• Brief A
In the text on wine analysis:
(i) About how long does each activity take?
(ii) What is a pycnometer also known as?
(iii) How much sugar does a sweet wine contain?
• Brief B
Duplicate the passage of the text on wine analysis starting at "To supply the" and ending at "up the fermentationw2.".

(Beginning of Text for analysis)

The three main factors that determine the quality of the final product are sweetness, alcohol content and acid content. Using standard methods of a commercial wine laboratory, these three activities for the school laboratory explore how the quality of the starting grape juice and the must (fermenting grape juice) affect the final product. Each activity takes approximately 20-30 minutes.
To supply the must used in these experiments, you will need to set up a simple grape juice fermentation at least one day in advance, using red grape juice (e.g. from the supermarket). You will also need some basic chemistry laboratory equipment, plus a vinometer for measuring alcohol content, a pycnometer (also known as a specific gravity bottle) and a refractometer. You can download a description of how to set up the fermentationw2.
The sweetness of the wine is determined by the amount of sugar remaining after fermentation, together with the total acidity of the wine. A dry wine has up to 9 g/l sugar and an acidity level that is at least 2 g/l lower than the sugar content. A medium-dry wine has a sugar content of 9-18 g/l and an acidity level that should be no more than 10 g/l lower than the sugar content. A sweet wine has 18-45 g/l of sugar. To ensure the correct balance of sugar, acidity and alcohol in the final wine, it is important to determine the starting sugar concentration; if necessary, limited amounts of sugar can be added before fermentation.
The increased density of the must (compared to water) is mainly due to fermentable sugar. Density measurements or refractometry can be used to measure the sugar content, which in Germany is expressed as the must weight and measured in Oechsle (°Oe). In the English-speaking world, the sugar content is expressed in Brix (°Bx), which represents the concentration of dissolved sugar, in weight percent (wt%).
The must weight is calculated by:
must weight = (density – 1) x 1000
Where must weight is measured in °Oe and density in g/l.

(End of Text for analysis)
(Beginning of Material shown)

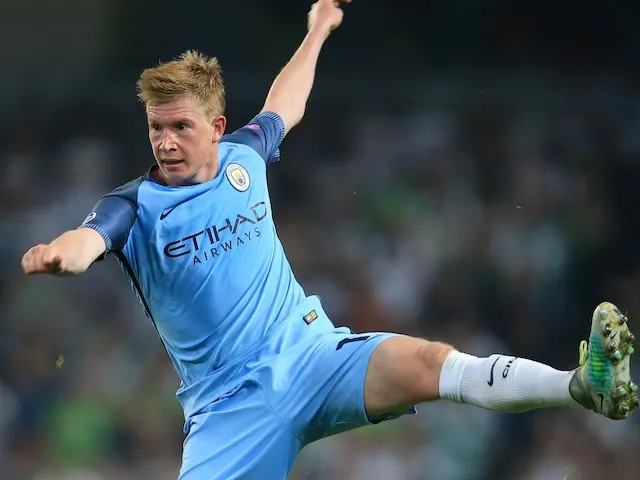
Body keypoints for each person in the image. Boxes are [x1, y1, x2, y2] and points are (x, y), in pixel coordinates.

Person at [21, 0, 638, 478]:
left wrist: (317, 29)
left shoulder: (245, 156)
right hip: (230, 410)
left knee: (432, 363)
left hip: (314, 357)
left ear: (215, 127)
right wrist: (60, 257)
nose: (164, 142)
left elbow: (286, 103)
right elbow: (88, 240)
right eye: (156, 128)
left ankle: (581, 387)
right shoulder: (134, 206)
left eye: (180, 127)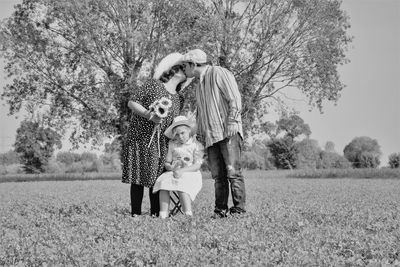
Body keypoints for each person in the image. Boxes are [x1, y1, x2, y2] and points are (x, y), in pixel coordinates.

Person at [122, 53, 189, 217]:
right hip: (140, 136)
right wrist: (149, 115)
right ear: (176, 70)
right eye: (184, 68)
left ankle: (155, 214)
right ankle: (135, 214)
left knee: (156, 177)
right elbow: (132, 102)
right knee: (137, 176)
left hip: (162, 141)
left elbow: (175, 123)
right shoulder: (153, 84)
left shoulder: (180, 97)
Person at [182, 49, 246, 218]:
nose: (184, 70)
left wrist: (233, 121)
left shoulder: (218, 73)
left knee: (233, 172)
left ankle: (239, 210)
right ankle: (220, 210)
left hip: (227, 131)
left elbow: (234, 98)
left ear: (193, 65)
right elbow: (201, 113)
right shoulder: (199, 85)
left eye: (185, 66)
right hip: (211, 135)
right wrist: (201, 134)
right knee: (218, 176)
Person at [153, 115, 204, 219]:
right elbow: (167, 163)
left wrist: (182, 171)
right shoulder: (172, 145)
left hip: (190, 172)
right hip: (174, 172)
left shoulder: (195, 145)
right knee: (163, 184)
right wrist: (171, 167)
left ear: (189, 131)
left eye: (183, 133)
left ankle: (188, 214)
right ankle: (163, 214)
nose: (180, 137)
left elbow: (197, 166)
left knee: (182, 184)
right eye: (177, 134)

(End of Material shown)

• Output A
(i) Approximately 20-30 minutes.
(ii) A specific gravity bottle.
(iii) 18-45 g/l.

• Output B
To supply the must used in these experiments, you will need to set up a simple grape juice fermentation at least one day in advance, using red grape juice (e.g. from the supermarket). You will also need some basic chemistry laboratory equipment, plus a vinometer for measuring alcohol content, a pycnometer (also known as a specific gravity bottle) and a refractometer. You can download a description of how to set up the fermentationw2.